Urban Environmental Exposures and Childhood Cancer

The Environmental Protection Agency has recognized that organophosphorus pesticides require close regulation and continued monitoring for human health effects and some (e.g chlorpyrifos) have been phased-out from the consumer market due to the special risk that it posed for children. There is growing evidence in support of the association between pesticide exposure and childhood leukemia. Studies of pesticides and their association with childhood cancer have been limited by study designs, self-reporting and lack of biological measurements. While several large studies in California found little evidence of an association between agricultural pesticide use and childhood leukemia, these results are in contrast with the associations observed with household exposures to pesticides. The real association may depend on timing of exposure, type of pesticide, dose and pathway of exposure. Furthermore, some persons may be more susceptible to the effects of specific pesticides due to inherited mutations in their detoxification pathways.

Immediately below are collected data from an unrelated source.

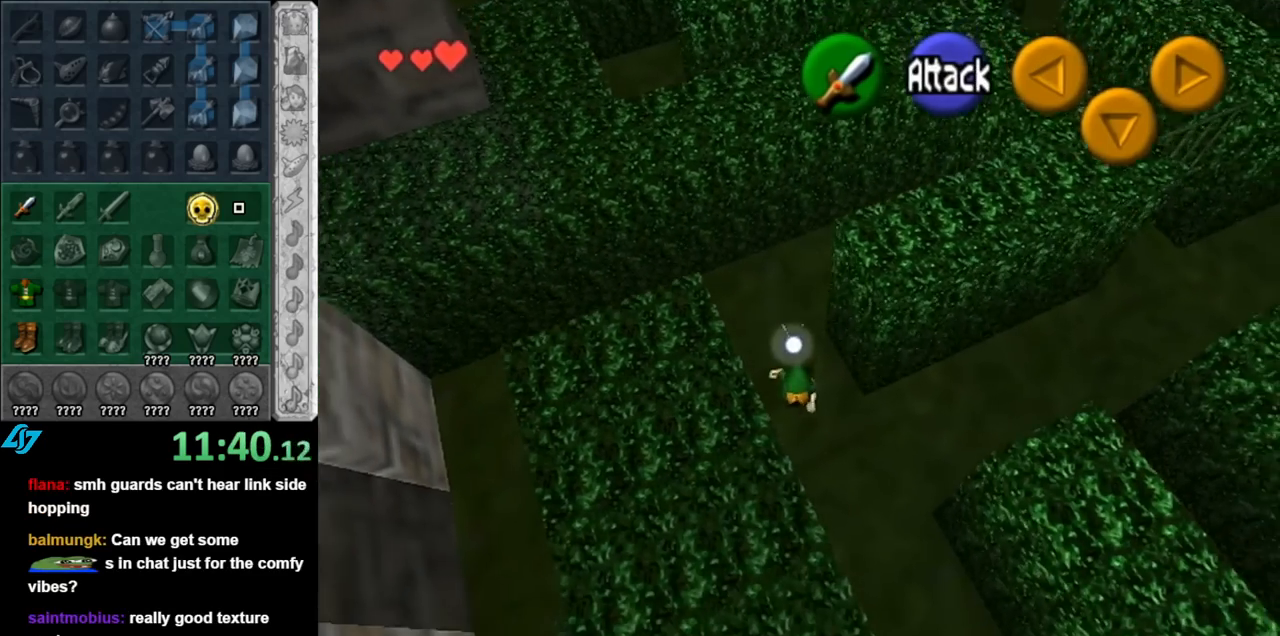
{"buttons": [], "left_stick": "down", "right_stick": "center", "events": []}
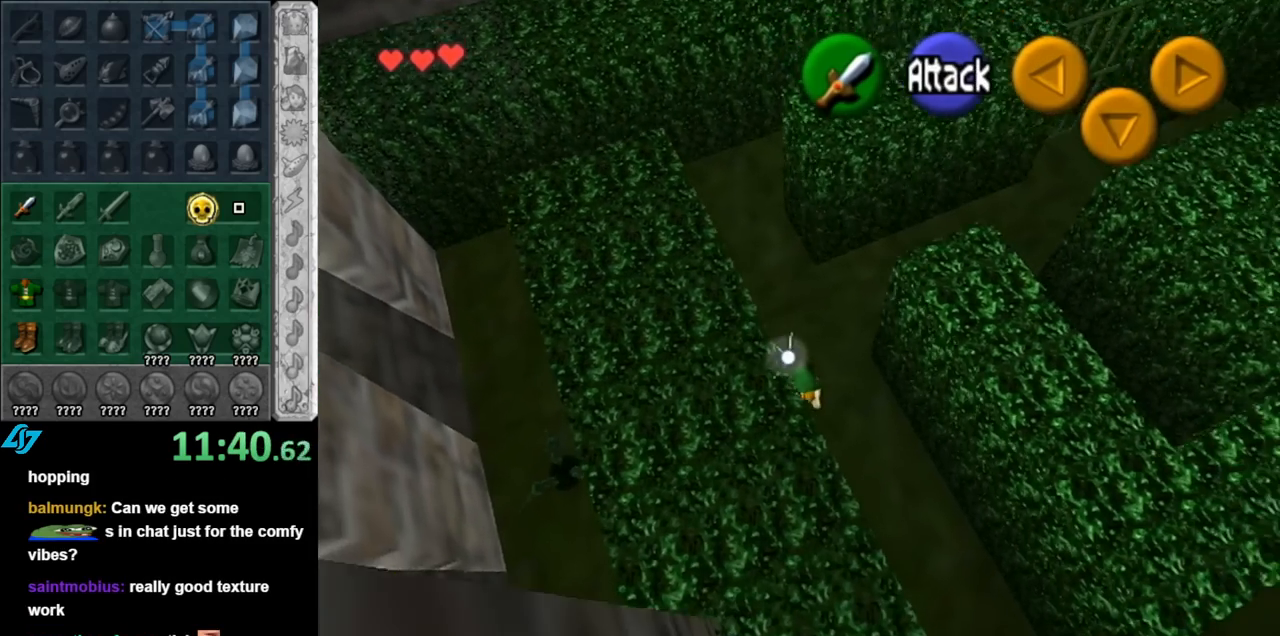
{"buttons": [], "left_stick": "center", "right_stick": "center", "events": [[33, "left_stick", "center"]]}
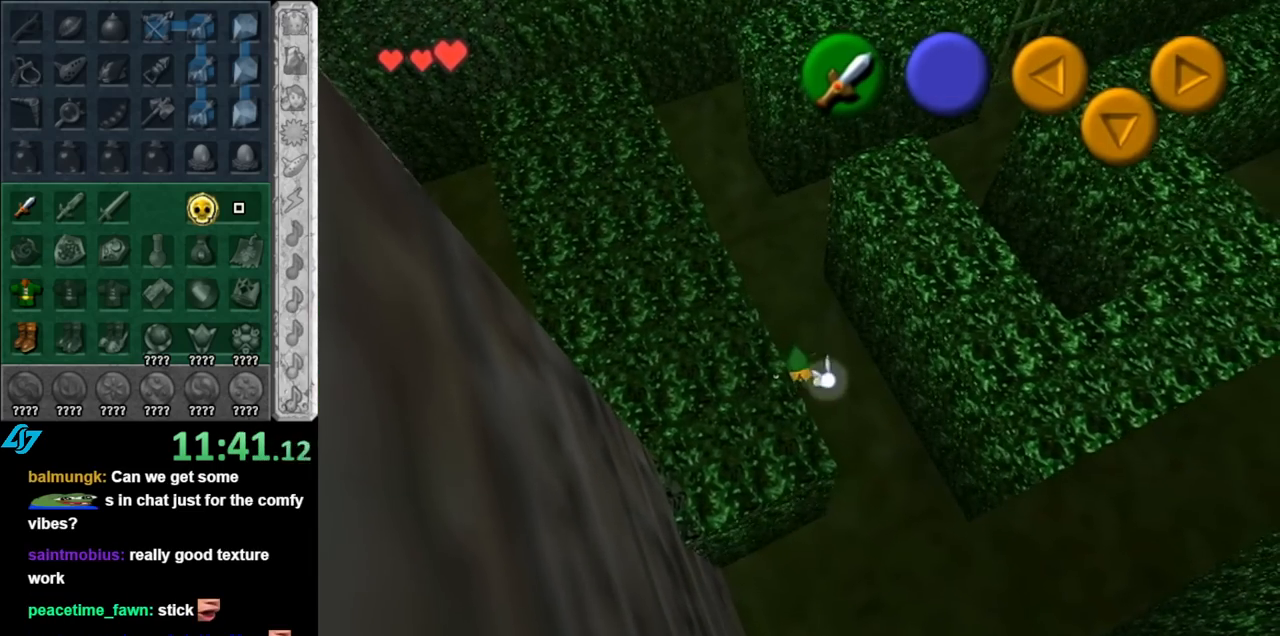
{"buttons": [], "left_stick": "down-right", "right_stick": "center", "events": [[283, "left_stick", "down-right"]]}
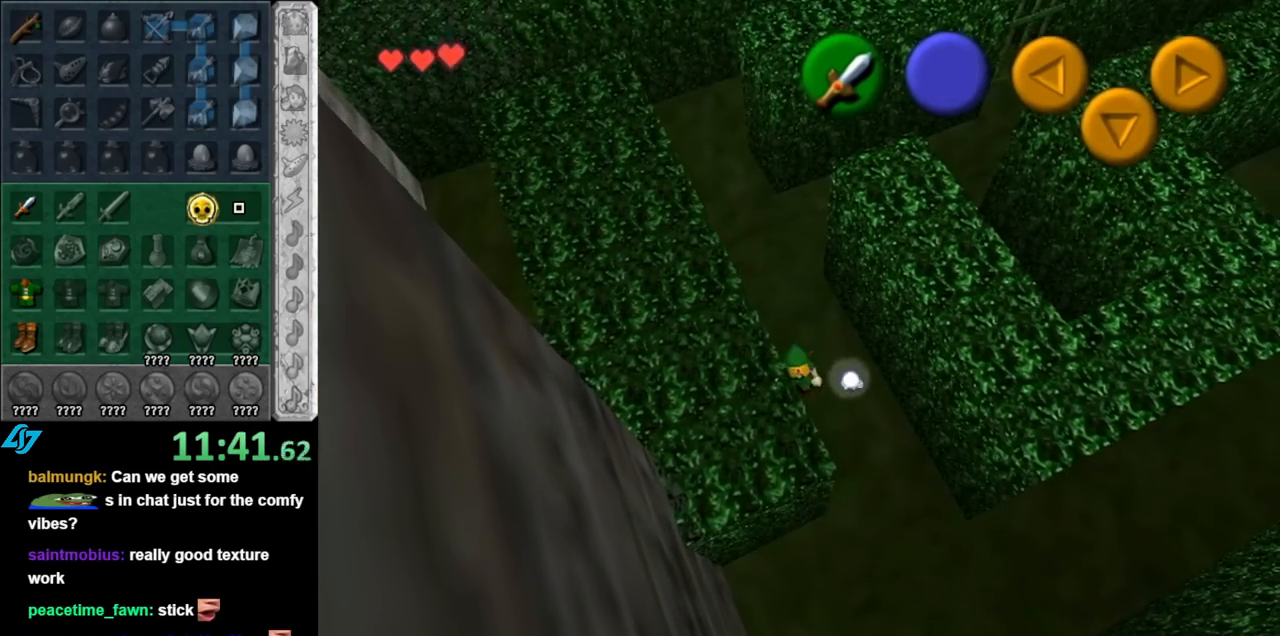
{"buttons": [], "left_stick": "down-right", "right_stick": "center", "events": [[67, "left_stick", "down"], [283, "left_stick", "down-right"]]}
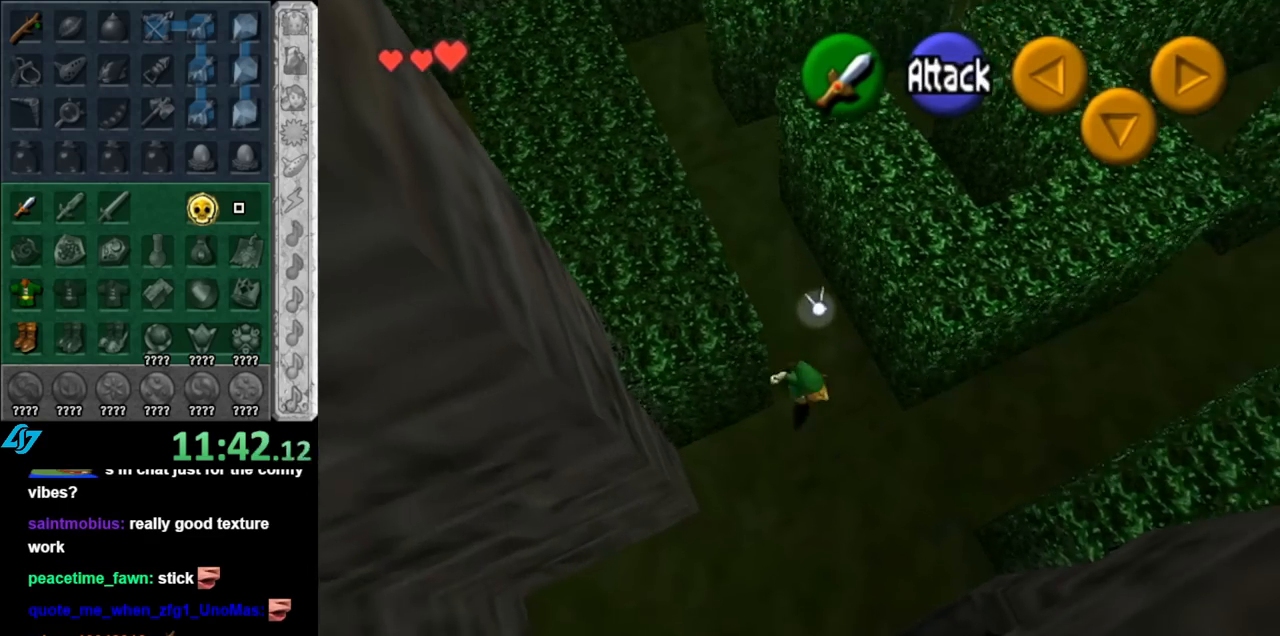
{"buttons": [], "left_stick": "up-right", "right_stick": "center", "events": [[350, "left_stick", "up-right"]]}
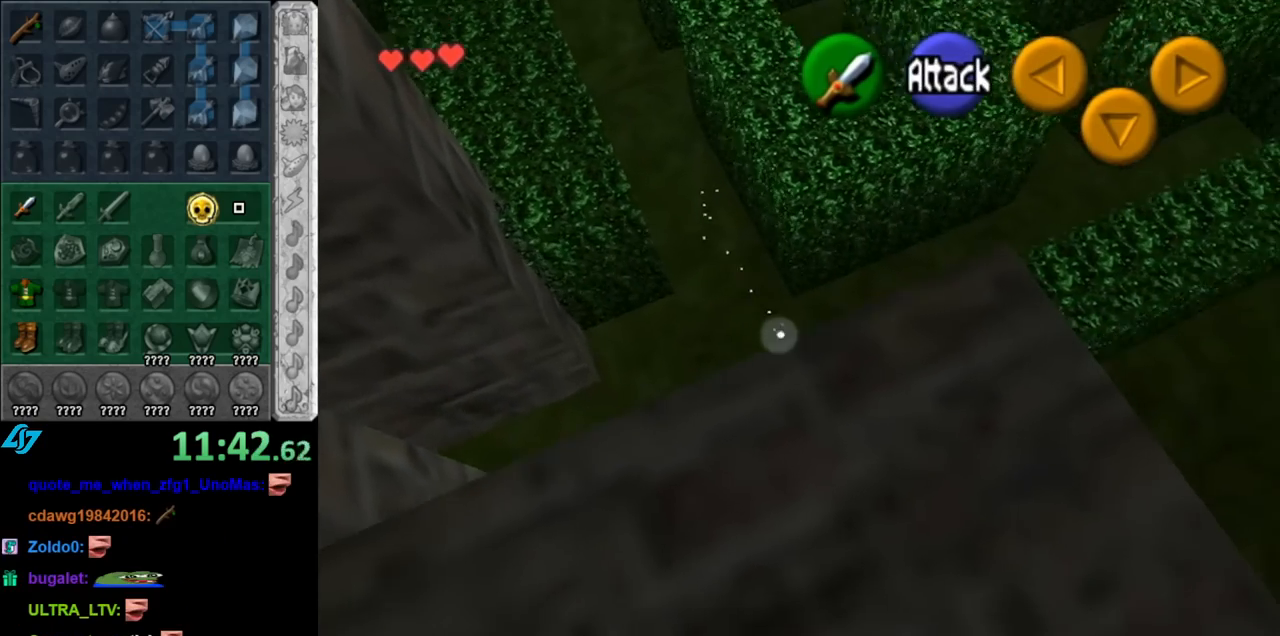
{"buttons": [], "left_stick": "up-right", "right_stick": "center", "events": [[83, "left_stick", "up"], [500, "left_stick", "up-right"]]}
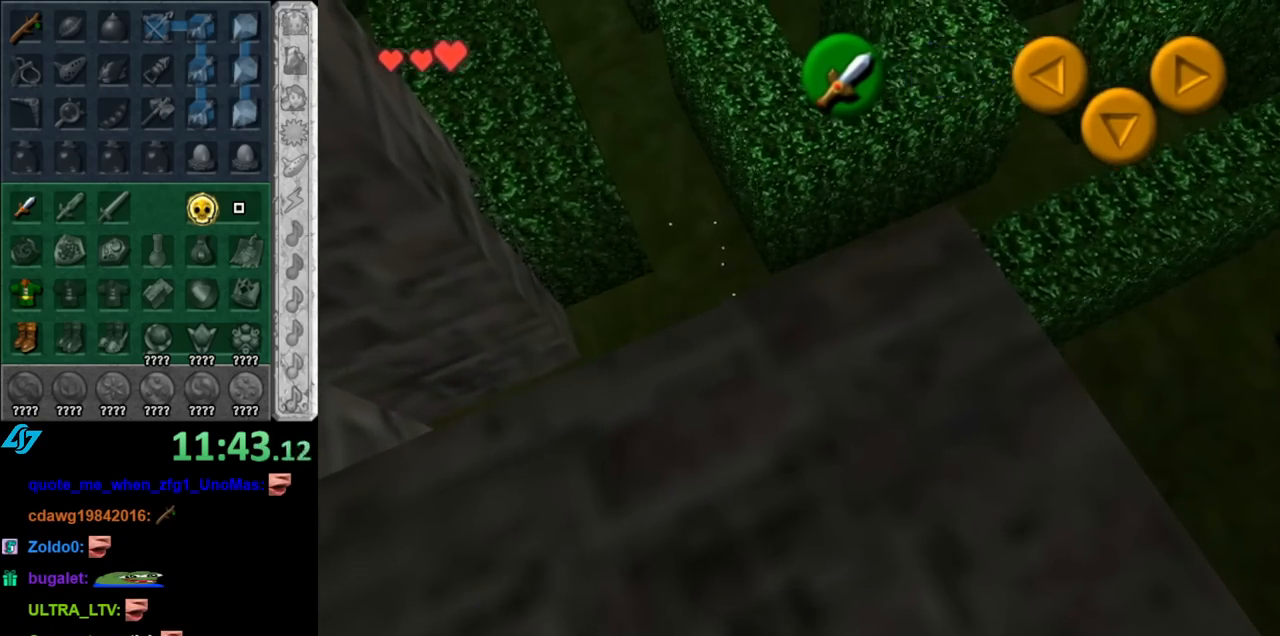
{"buttons": ["A"], "left_stick": "up-right", "right_stick": "center", "events": [[367, "A", "down"]]}
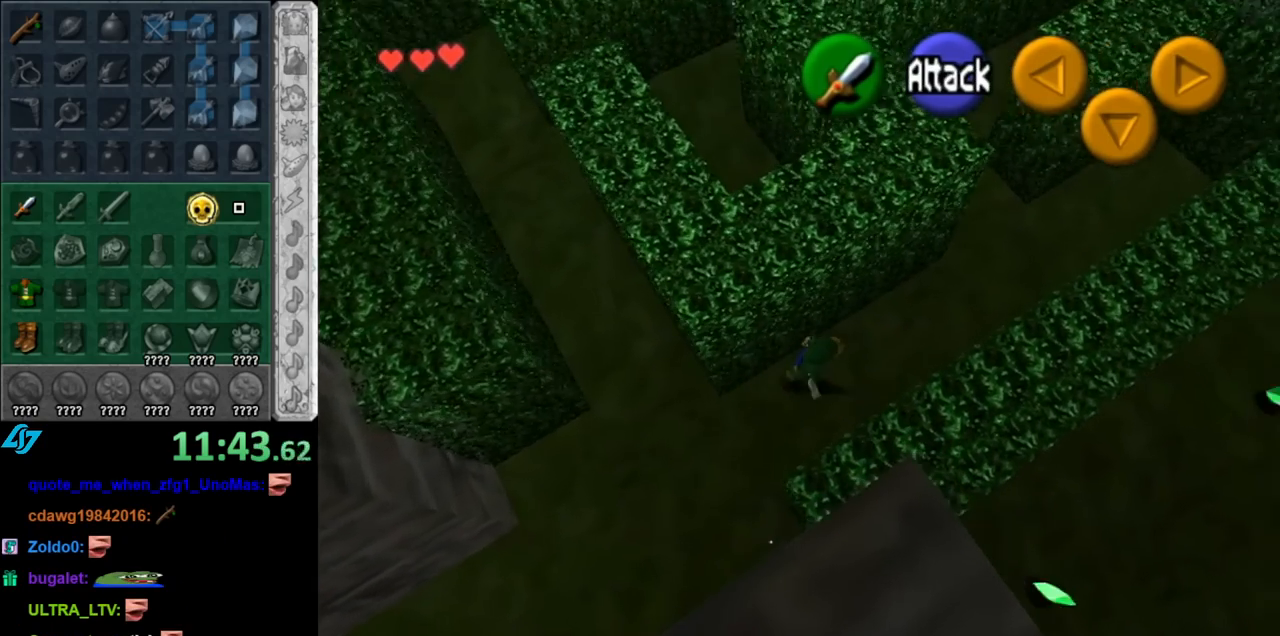
{"buttons": [], "left_stick": "up", "right_stick": "center", "events": [[33, "A", "up"], [467, "left_stick", "up"]]}
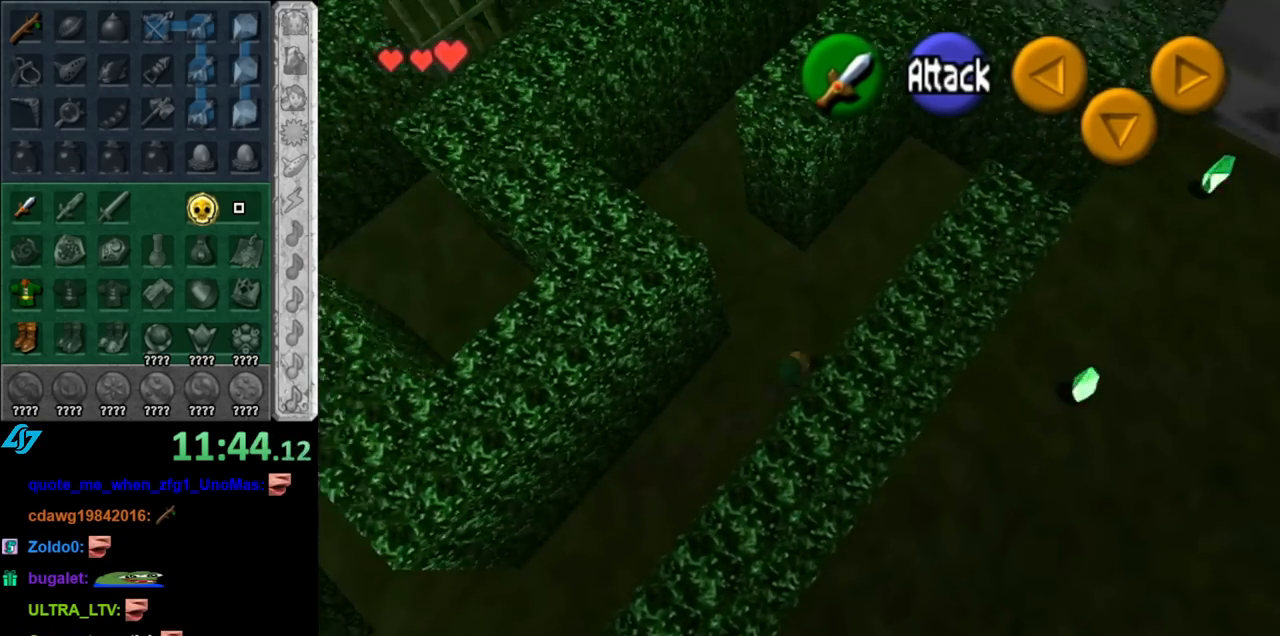
{"buttons": [], "left_stick": "up-right", "right_stick": "center", "events": [[250, "left_stick", "up-right"]]}
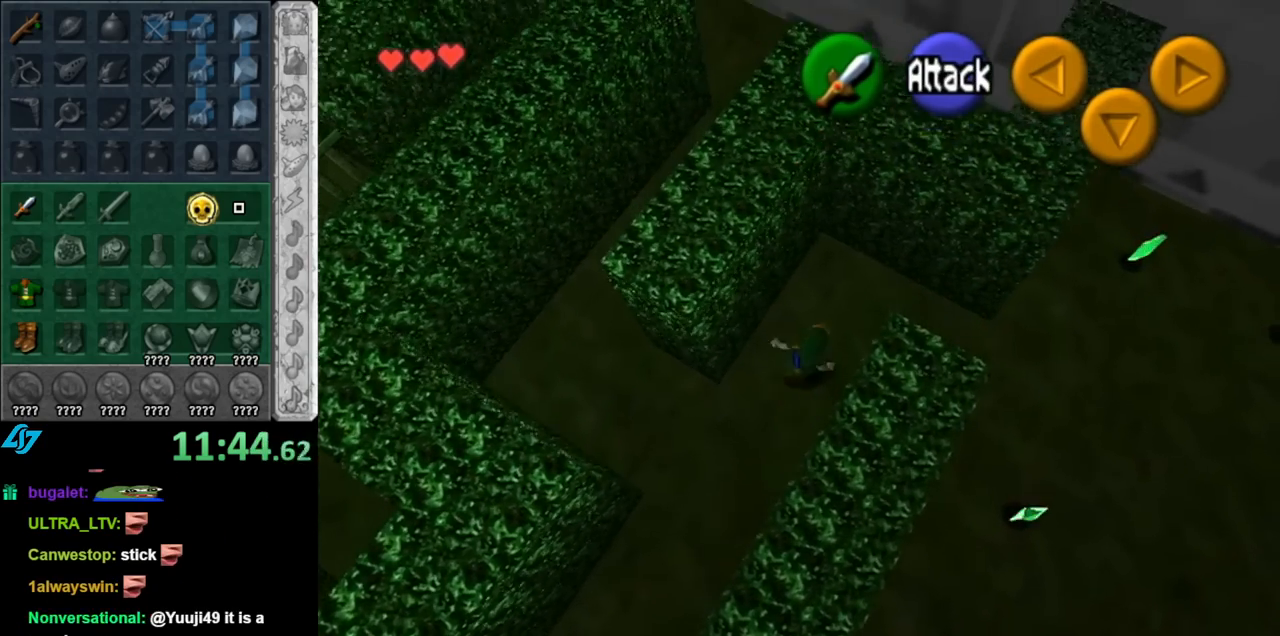
{"buttons": [], "left_stick": "down-right", "right_stick": "center", "events": [[33, "left_stick", "right"], [300, "left_stick", "down-right"]]}
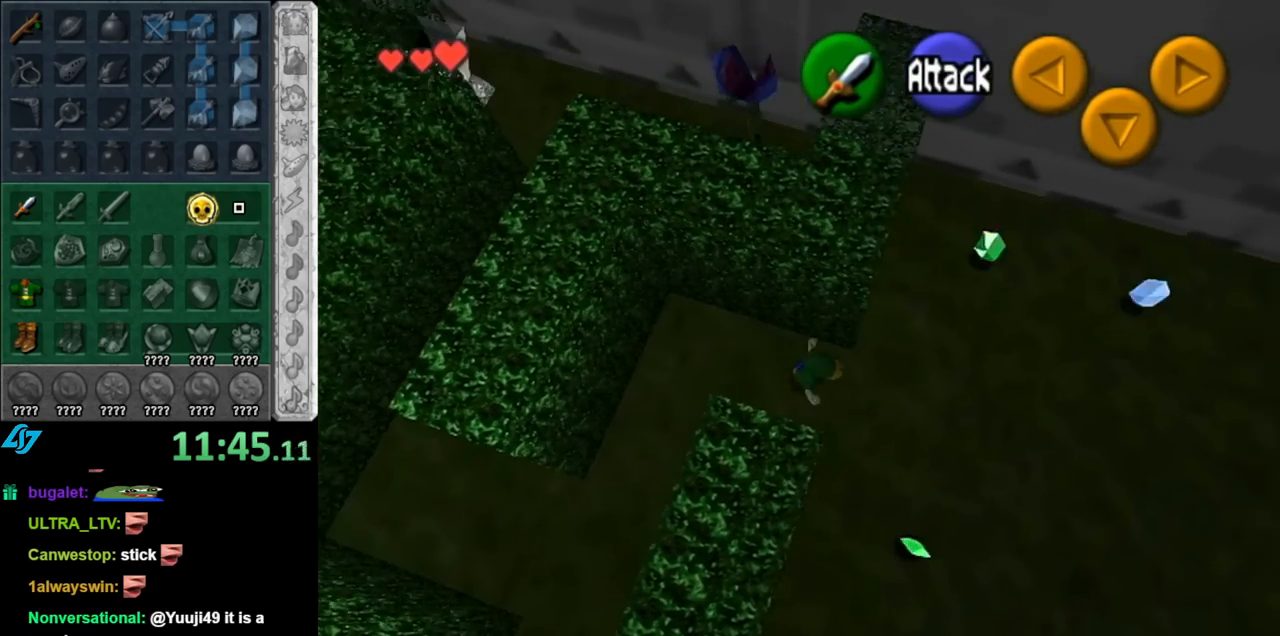
{"buttons": [], "left_stick": "up", "right_stick": "center", "events": [[150, "left_stick", "up-right"], [250, "left_stick", "up"]]}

We are conducting a pilot study to test the hypothesis that environmental exposure to pesticides in pregnancy or during the neonatal period, together with genetic susceptibility may lead to childhood ALL or brain cancer. The study is a multicenter, case-control study, based on collaboration between clinical researchers and basic science research to evaluate the risk for childhood cancer in relation to measured levels of pesticides (and their metabolites) and genetic polymorphisms. Biomarkers will be used to examine the risks of chronic low-dose exposures, and to characterize relationships between specific pesticides, childhood cancer and genetic susceptibility.

Hypothesis: Interaction between environmental factors (pesticides) and maternal or child genetic polymorphisms may lead to childhood cancer.

• Brain Cancer
• Acute Lymphoblastic Leukemia

Inclusion Criteria:

• Only newly diagnosed cases of ALL and brain cancers (i.e. diagnosed within the previous 12 months) under the age of 18 years are eligible for this study. These will include live born infants at term or born prematurely, and any cases we are able to ascertain from pediatric hematology records.
• Healthy controls of similar age will be recruited.
• The children must have a parent available to be interviewed who speaks English or Spanish well enough to understand the questionnaire.

Exclusion criteria:

• Subjects with a diagnosis of Down syndrome or other chromosomal disorder, single gene disorder, or recognized multi-organ syndrome will be excluded.
• Non-residents of Maryland, the District of Columbia, and Virginia will be excluded; this will avoid the inclusion of out-of-state case families who traveled a long distance for clinical care, where control sampling would be problematic.